Labor substitution might unfold a different way: startups beat incumbents, incumbents disguise their decline with AI-washing all the way to death, and the startups never rebuild those old jobs. Job substitution still happens, just not where everyone is looking.
That's the first consequence of this model. But there's a second, even weirder consequence.
The 150-Person Cliff
A regulatory notch is a regulatory boundary that induces huge behavioral jumps. Example: the 30-hour-a-week full-time employment threshold, which created tons of jobs that exactly clocked 29 hours a week.
France famously has extremely rigid labor laws that kick in once a company hits 50 employees (works councils, mandatory profit-sharing, firing protections). Smaller companies are exempt. This gives employers a huge incentive to desperately stay below 50 people.

Source: Garicano, Luis, Claire Lelarge, and John Van Reenen, 2016, Firm Size Distortions and the Productivity Distribution: Evidence from France.
Extend this analogy to AI. LLM companies have established a tax threshold that punishes companies exceeding 150 seats. This means you must stay small to keep that wonderful subsidized subscription price, taxing tokens at ~0% (or even negative) rather than 75%.
This could spawn an entirely new management philosophy for companies. Startups will become increasingly obsessed with solving everything with agents, smaller teams, more frequent layoffs, more outsourcing, doing everything possible to keep human-touch points to an absolute minimum.
Not because it's the "optimal" level of automation, but because the incentives force them there. If the magic number is 149, then every seat is precious; you can't afford to waste a single person outside the core joints of the company.
This cliff might be touted by Harvard Business School types as "the new wave of AI-first management." But properly understood, it's just a rational response to enterprise pricing schemes.
This might sound exaggerated. But you can already see the behavioral divergence across organizations. Talk to developers at big companies; they are carefully counting tokens, increasingly anxious about leadership cutting token budgets. Meanwhile, developers at startups are furiously maxing out usage (tokenmaxxing), launching swarms of agents overnight, and checking logs in the morning. I expect this trend to accelerate.
No one designed this intentionally. No committee decided to subsidize innovation for startups and tax incumbents. It all follows directly from tried-and-true traditional enterprise pricing strategies.

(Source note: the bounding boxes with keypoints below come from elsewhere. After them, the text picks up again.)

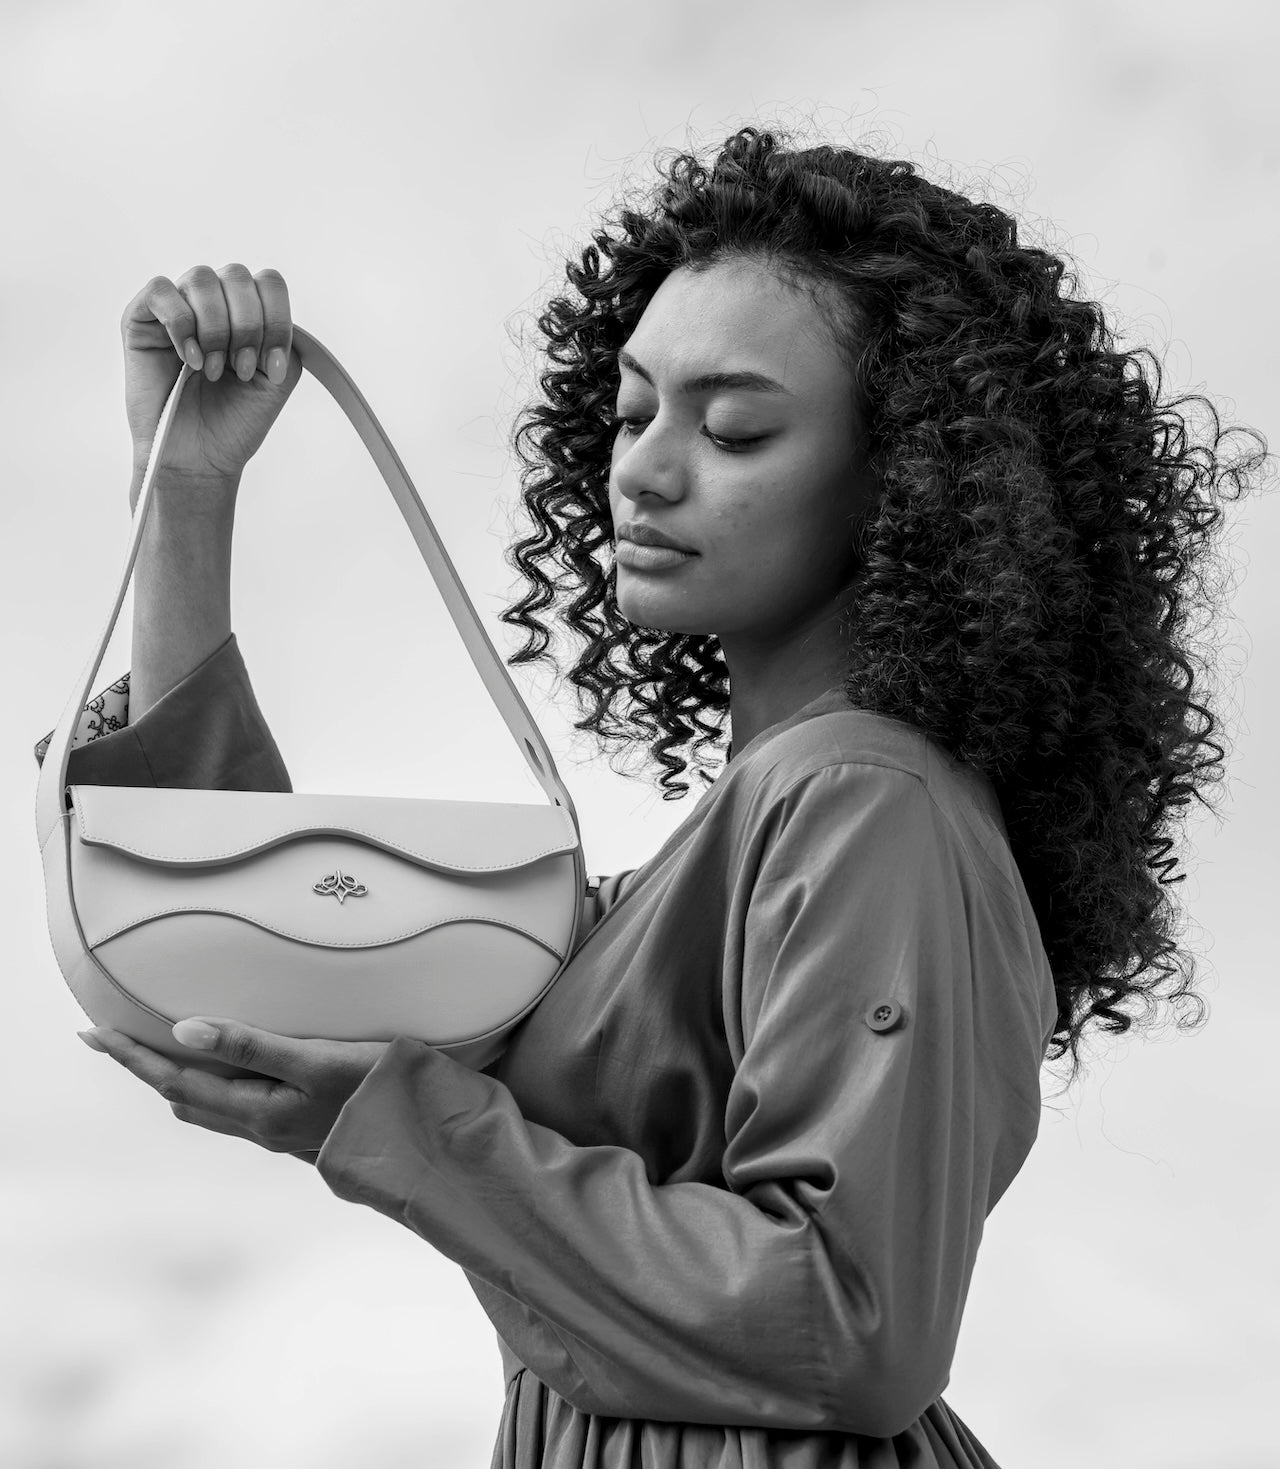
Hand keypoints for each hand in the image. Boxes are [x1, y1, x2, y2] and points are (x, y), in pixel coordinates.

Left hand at [79, 1018, 392, 1162]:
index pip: (175, 1081)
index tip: (90, 1034)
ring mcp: (282, 1133)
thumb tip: (182, 1031)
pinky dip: (212, 1088)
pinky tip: (229, 1075)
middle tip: (113, 1039)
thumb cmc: (377, 1089)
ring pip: (208, 1109)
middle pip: (183, 1098)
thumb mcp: (315, 1060)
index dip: (131, 1058)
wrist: (428, 1135)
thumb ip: (251, 1045)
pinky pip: (236, 1110)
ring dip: (175, 1080)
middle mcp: (262, 1128)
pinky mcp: (301, 1129)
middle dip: (144, 1069)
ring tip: (157, 1054)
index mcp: (257, 1112)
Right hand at [121, 263, 302, 506]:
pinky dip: (182, 325)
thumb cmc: (234, 420)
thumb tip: (272, 309)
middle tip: (242, 369)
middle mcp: (213, 304)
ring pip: (201, 279)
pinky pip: (161, 291)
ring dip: (215, 328)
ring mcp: (177, 308)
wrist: (199, 456)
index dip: (276, 320)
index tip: (270, 367)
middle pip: (237, 276)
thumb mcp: (276, 378)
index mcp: (248, 313)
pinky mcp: (141, 318)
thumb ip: (284, 338)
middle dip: (247, 326)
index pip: (268, 283)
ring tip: (214, 370)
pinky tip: (190, 360)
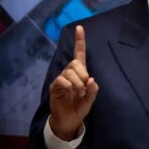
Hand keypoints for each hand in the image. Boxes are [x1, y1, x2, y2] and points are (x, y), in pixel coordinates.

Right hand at [49, 25, 98, 139]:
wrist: (69, 120)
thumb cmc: (79, 107)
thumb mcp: (90, 99)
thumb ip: (93, 90)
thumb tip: (92, 80)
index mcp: (80, 73)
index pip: (79, 54)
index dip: (80, 41)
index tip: (80, 27)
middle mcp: (69, 73)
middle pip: (75, 63)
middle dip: (83, 74)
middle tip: (85, 88)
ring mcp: (61, 79)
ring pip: (70, 71)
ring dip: (78, 83)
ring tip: (79, 93)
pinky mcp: (55, 86)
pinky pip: (62, 80)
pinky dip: (69, 85)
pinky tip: (71, 92)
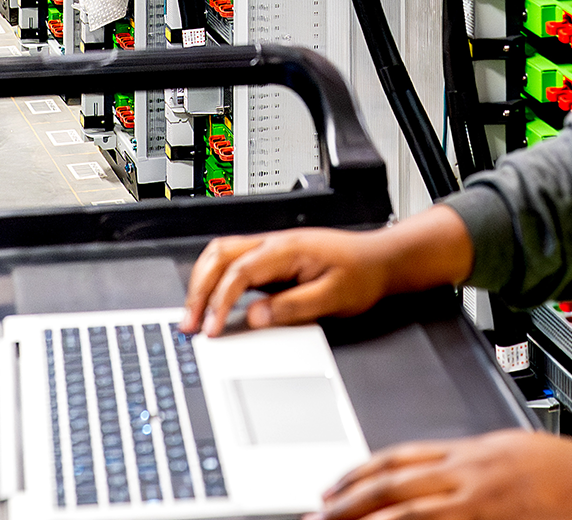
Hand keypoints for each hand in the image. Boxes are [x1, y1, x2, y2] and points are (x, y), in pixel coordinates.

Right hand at [181, 208, 474, 335]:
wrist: (381, 261)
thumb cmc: (363, 274)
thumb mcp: (333, 297)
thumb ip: (293, 307)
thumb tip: (255, 318)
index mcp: (287, 249)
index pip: (239, 272)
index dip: (220, 301)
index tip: (213, 329)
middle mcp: (274, 244)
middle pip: (219, 255)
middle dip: (198, 289)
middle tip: (190, 323)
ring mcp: (271, 250)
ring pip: (222, 254)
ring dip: (203, 282)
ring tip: (195, 314)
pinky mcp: (272, 260)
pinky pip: (234, 264)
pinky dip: (216, 281)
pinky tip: (214, 303)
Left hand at [315, 431, 571, 519]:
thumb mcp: (526, 458)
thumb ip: (485, 467)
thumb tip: (448, 478)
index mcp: (480, 448)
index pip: (404, 454)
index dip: (363, 469)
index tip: (336, 483)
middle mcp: (474, 470)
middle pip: (393, 480)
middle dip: (348, 497)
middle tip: (316, 511)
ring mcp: (482, 500)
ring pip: (404, 509)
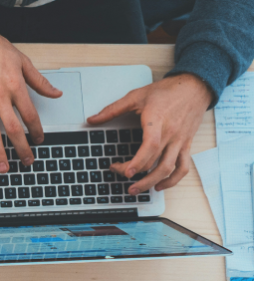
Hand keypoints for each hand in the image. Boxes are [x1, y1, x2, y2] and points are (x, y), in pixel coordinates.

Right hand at [0, 20, 61, 171]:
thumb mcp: (23, 62)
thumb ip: (39, 81)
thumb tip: (56, 94)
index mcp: (15, 86)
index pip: (30, 115)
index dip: (37, 131)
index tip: (39, 140)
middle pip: (13, 128)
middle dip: (22, 148)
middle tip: (27, 161)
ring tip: (4, 167)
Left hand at [87, 74, 212, 194]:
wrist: (195, 86)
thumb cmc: (167, 91)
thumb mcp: (136, 96)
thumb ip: (112, 109)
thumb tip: (91, 120)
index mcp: (158, 121)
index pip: (151, 146)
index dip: (138, 162)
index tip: (125, 172)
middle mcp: (171, 134)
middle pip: (155, 162)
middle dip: (135, 173)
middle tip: (119, 175)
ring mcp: (180, 141)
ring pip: (169, 168)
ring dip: (152, 182)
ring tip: (136, 189)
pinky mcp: (186, 145)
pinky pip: (183, 167)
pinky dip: (173, 180)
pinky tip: (159, 185)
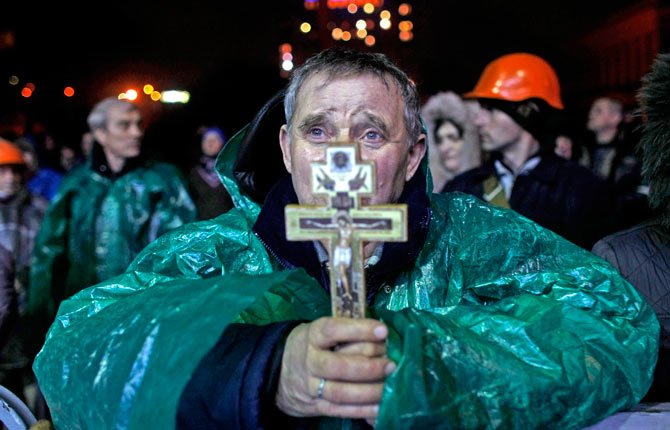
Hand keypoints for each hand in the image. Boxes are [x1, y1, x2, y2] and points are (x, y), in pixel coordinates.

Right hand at [276, 317, 394, 421]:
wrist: (282, 370)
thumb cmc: (315, 344)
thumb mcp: (322, 330)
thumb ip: (348, 331)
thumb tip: (383, 335)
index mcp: (313, 335)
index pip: (333, 330)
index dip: (359, 330)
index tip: (383, 331)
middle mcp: (310, 360)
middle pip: (338, 366)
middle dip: (368, 366)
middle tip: (390, 364)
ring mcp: (311, 385)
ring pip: (340, 392)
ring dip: (368, 391)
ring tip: (388, 385)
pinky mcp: (316, 405)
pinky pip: (341, 410)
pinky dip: (362, 410)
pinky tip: (380, 407)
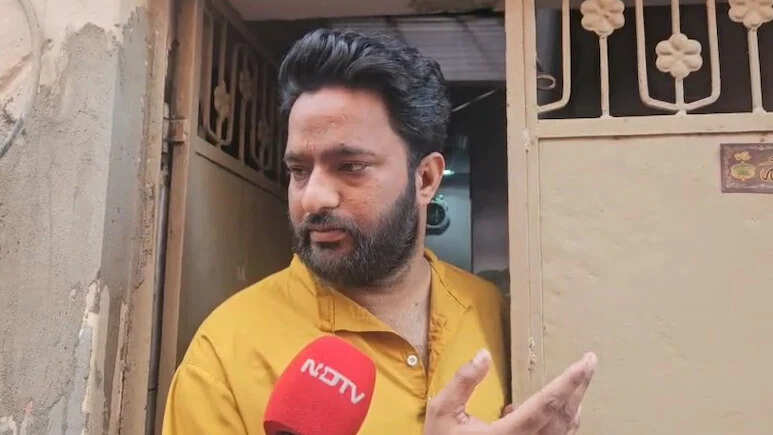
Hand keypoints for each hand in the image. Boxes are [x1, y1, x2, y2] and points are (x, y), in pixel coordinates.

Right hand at [424, 350, 596, 434]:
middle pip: (564, 415)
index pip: (547, 403)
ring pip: (565, 430)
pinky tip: (559, 410)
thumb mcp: (443, 412)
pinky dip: (565, 422)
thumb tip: (483, 355)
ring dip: (574, 403)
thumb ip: (464, 382)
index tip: (586, 361)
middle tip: (590, 362)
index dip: (569, 381)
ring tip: (577, 382)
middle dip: (579, 386)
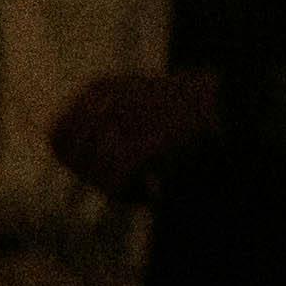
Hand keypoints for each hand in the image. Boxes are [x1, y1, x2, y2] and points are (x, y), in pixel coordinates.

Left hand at [45, 66, 226, 203]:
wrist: (227, 102)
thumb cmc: (188, 106)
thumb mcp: (137, 100)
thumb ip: (107, 120)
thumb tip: (81, 160)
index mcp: (98, 90)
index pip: (58, 134)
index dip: (72, 160)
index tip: (96, 172)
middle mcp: (101, 104)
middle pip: (73, 158)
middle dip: (92, 177)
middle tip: (121, 183)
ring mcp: (119, 125)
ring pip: (95, 174)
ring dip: (114, 189)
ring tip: (140, 190)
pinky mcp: (137, 148)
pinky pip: (116, 184)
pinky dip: (129, 196)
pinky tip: (148, 196)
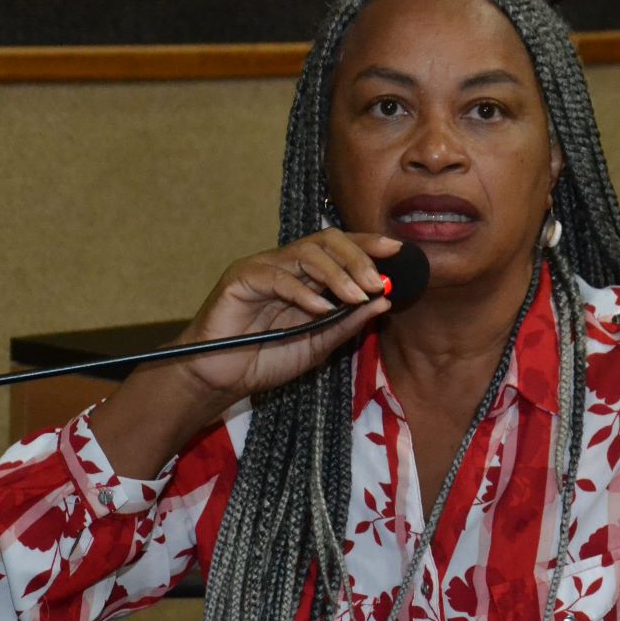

But this is how tax laws have always been: a bunch of ancillary rules that ultimately determine which companies can be built, and how those companies distort themselves to minimize their tax burden.
You might argue this is temporary; LLM companies will eventually meter everyone. GitHub Copilot already made this shift. Maybe, maybe not. But before pricing normalizes, 149-person companies and this new wave of AI-first management may have already exploded, gobbled up market share, and written the playbook for the next generation of startups.
Tax policy is crucial. The entire "gig economy" concept only exists because of the legal line between W-2 and 1099. As more and more labor is eaten by AI, token pricing may be the most impactful tax policy of the next decade. Yet no one will ever vote on it.
(Don't be surprised if the fastest-growing companies of the next cycle are all conspicuously stuck at 149 seats.)